• Problem to work on: Please continue the passage on Canadian inflation below, picking up after its last sentence and before the listing.

Enter Inflation, Stage Right

The Bank of Canada came under pressure on Friday to stop fretting about low inflation after unexpectedly sharp price gains pushed the rate above the central bank’s target, making it more likely the next move in interest rates will be higher.

Statistics Canada reported the annual inflation rate hit a 27-month high of 2.3 percent in May from 2.0 percent in April. Core inflation, which excludes some volatile items like gasoline, rose to 1.7 percent, the highest since July 2012, from 1.4 percent in April.

As recently as last week, Bank of Canada Governor Stephen Poloz had said the underlying rate of inflation, which he pegged at 1.2 percent, was so low it “leaves us vulnerable to a downside shock at any time.” —

“The low-inflation ship has sailed in Canada, and I think the Bank of Canada pretty much has to change their rhetoric as of the next meeting,” said Bank of Montreal chief economist Doug Porter.

Poloz said the central bank’s policy stance was neutral, specifying that rates could just as easily fall as they could rise, using dovish language that has kept a lid on rate hike expectations and the currency.

Still, yields on overnight index swaps show rate cut expectations have largely faded.

And even before Friday’s data economists were unanimous that the next rate would be a hike. —

“We are still of the view that any moves on rates are not likely until 2015, but certainly there is now a higher probability of hikes coming sooner rather than later,” said Royal Bank of Canada assistant chief economist Paul Ferley.

Reuters, 20 Jun 2014

21 responses to “Enter Inflation, Stage Right

  1. Future interest rates are utterly impossible to predict.

    • “According to Statistics Canada’s 2011 National Housing Survey, almost 48 per cent of “owner households” in the city of Vancouver do not have a mortgage. Nada. Nothing.
      For all of Metro Vancouver — which would include the city plus the suburbs — the percentage of mortgage-free owner households falls to 41 per cent, which is understandable, given that many of suburban homeowners are younger, first-time buyers who have had to assume mortgages.”

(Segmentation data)

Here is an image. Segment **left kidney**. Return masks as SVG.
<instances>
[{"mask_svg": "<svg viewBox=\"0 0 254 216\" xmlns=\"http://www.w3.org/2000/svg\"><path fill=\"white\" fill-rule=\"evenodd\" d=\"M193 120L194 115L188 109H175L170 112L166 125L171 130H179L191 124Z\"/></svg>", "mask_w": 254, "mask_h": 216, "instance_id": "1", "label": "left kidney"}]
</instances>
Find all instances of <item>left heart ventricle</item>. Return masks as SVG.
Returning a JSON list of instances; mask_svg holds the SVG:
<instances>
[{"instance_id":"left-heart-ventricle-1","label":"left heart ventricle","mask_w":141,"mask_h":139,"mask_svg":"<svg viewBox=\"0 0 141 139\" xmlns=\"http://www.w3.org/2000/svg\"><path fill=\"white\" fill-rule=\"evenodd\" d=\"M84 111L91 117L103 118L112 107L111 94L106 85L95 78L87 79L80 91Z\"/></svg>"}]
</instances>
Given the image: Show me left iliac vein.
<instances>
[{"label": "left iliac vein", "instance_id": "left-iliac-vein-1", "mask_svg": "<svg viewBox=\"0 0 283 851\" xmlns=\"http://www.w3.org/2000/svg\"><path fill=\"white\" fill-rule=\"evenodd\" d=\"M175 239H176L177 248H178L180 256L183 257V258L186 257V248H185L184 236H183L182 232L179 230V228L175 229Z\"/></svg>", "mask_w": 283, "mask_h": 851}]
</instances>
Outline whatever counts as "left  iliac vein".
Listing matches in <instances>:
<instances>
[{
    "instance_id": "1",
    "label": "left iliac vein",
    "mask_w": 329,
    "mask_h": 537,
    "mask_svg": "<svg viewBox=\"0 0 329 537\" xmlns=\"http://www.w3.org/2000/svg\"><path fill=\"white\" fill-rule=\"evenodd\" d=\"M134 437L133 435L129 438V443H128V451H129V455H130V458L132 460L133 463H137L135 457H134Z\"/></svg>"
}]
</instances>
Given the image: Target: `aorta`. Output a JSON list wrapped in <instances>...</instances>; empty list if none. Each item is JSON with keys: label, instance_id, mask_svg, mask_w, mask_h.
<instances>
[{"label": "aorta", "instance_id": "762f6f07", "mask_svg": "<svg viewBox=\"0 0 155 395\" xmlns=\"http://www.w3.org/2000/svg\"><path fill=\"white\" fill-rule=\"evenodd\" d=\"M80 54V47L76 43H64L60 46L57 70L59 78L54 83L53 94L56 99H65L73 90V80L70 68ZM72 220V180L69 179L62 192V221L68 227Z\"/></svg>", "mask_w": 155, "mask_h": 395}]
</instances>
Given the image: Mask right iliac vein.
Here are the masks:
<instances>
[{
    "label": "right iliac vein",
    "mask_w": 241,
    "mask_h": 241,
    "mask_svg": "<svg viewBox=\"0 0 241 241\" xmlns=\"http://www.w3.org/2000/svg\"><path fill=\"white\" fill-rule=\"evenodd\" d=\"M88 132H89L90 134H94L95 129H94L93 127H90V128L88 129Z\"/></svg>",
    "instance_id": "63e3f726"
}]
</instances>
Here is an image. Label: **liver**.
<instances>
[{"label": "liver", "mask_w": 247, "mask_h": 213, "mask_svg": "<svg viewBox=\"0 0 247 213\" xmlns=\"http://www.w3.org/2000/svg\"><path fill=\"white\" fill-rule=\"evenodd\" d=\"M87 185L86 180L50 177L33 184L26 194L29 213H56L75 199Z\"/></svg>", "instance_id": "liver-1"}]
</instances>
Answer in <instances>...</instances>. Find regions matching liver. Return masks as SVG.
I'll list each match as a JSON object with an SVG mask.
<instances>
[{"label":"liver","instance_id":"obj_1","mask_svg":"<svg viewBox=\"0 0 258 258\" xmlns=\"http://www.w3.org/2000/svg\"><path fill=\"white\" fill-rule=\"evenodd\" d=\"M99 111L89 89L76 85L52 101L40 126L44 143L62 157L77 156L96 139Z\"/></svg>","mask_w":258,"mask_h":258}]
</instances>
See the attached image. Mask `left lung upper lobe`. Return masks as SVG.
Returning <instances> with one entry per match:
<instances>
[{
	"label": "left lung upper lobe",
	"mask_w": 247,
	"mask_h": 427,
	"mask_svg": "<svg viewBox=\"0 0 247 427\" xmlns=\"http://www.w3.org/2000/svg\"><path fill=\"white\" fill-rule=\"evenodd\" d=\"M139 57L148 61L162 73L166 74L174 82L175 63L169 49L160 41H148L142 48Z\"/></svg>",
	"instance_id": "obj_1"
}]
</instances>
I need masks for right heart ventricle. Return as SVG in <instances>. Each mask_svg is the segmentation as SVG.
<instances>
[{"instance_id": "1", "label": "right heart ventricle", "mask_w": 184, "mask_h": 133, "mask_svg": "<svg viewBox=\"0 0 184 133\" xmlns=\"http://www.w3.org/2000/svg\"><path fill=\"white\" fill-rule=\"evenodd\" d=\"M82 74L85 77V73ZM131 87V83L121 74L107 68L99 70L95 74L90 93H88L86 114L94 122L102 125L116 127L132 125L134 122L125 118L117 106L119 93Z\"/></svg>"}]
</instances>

• Reply:
      So, 41% of Vancouver owners are not leveraged to the price of their homes…
      On the other hand, 59% are.

      • My bet is that the vast majority of the ‘free-and-clear’ are elderly. Folks who will be liquidating over the next several years. If anything that will put downward pressure on prices.

      • Whipmaster~kerthwhack

        Well consider this…. many people who sold their westside properties had money left over after they paid cash for their east side properties….. The market isn’t quite as levered as y’all are hoping.

      • The other guy

        Whipmaster- you seem to lump some diverse, albeit bearish, opinions together.

        The highly leveraged will be hurting if there is a correction, the rest, especially those who have held property for a decade or more, will just not win as large a jackpot as they might have hoped but still come out winning… at least within Vancouver. In other parts of the nation, things may be more grim.

        Take your strawman arguments and vitriol elsewhere. Have you nothing better to do with your life? Do you talk s**t like this to people face to face?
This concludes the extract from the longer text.